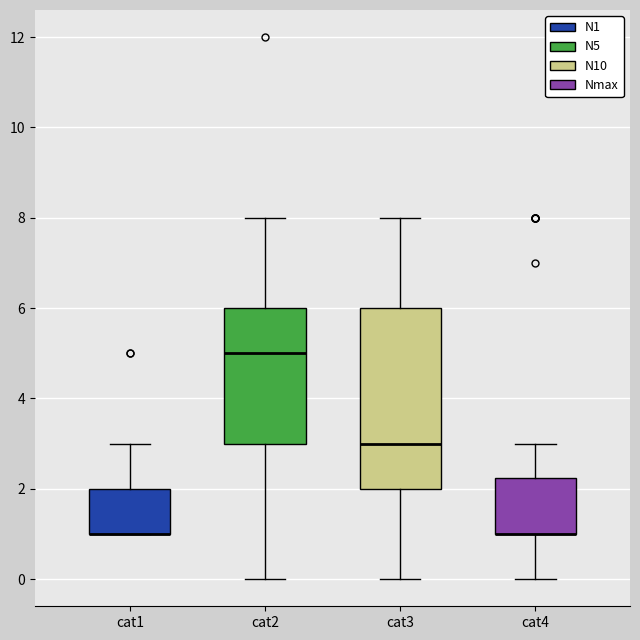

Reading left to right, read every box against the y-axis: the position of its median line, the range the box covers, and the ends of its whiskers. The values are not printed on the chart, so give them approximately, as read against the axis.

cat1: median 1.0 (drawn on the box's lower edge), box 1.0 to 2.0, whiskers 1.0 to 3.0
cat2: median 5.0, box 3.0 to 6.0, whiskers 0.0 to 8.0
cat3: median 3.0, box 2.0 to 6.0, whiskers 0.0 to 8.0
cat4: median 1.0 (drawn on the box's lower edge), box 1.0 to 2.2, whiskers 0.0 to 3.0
○ ○ ○ ○ ○
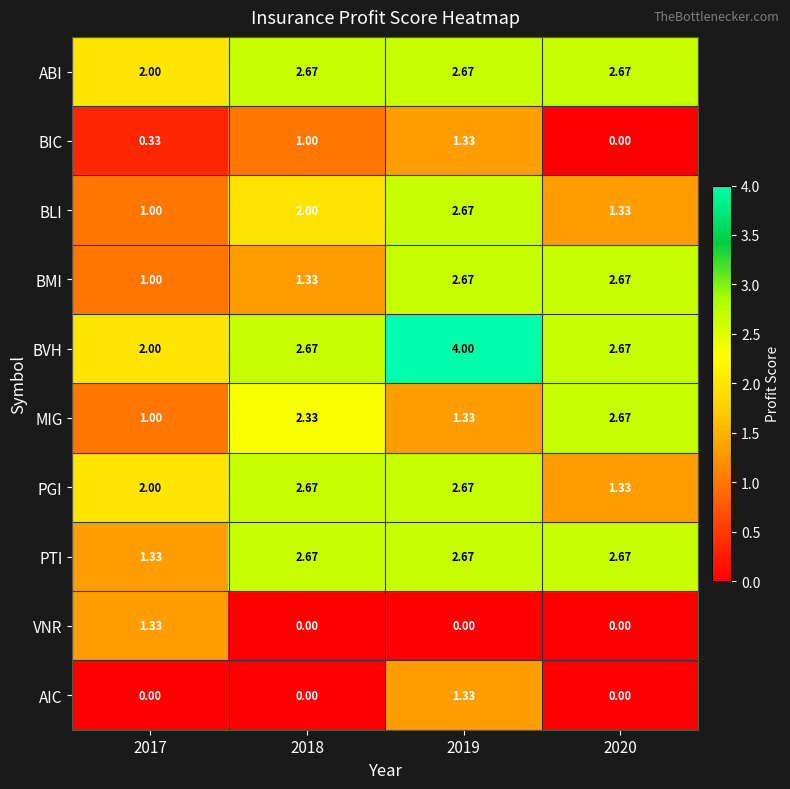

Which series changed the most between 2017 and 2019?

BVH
○ ○ ○ ○ ○
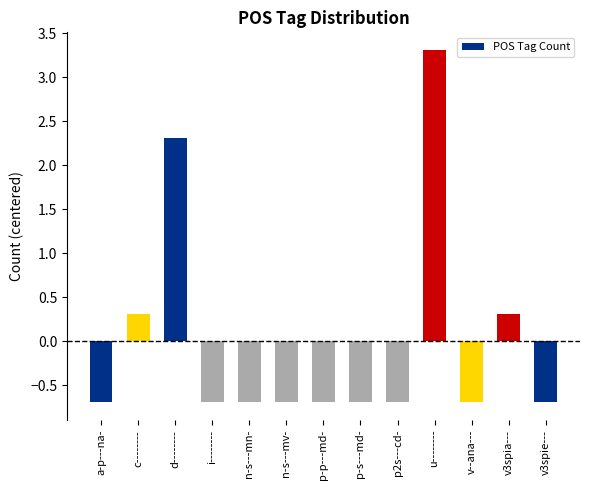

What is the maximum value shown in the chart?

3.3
○ ○ ○ ○ ○
■ **What the exercise asks**
Substitute "whisker span" for every "whiskers" in the stretch from the line containing "cat1: median 1.0" through the line containing "cat4: median 1.0". Give back only those lines, with nothing else changed.

■ **Result of the task**
cat1: median 1.0 (drawn on the box's lower edge), box 1.0 to 2.0, whisker span 1.0 to 3.0
cat2: median 5.0, box 3.0 to 6.0, whisker span 0.0 to 8.0
cat3: median 3.0, box 2.0 to 6.0, whisker span 0.0 to 8.0
cat4: median 1.0 (drawn on the box's lower edge), box 1.0 to 2.2, whisker span 0.0 to 3.0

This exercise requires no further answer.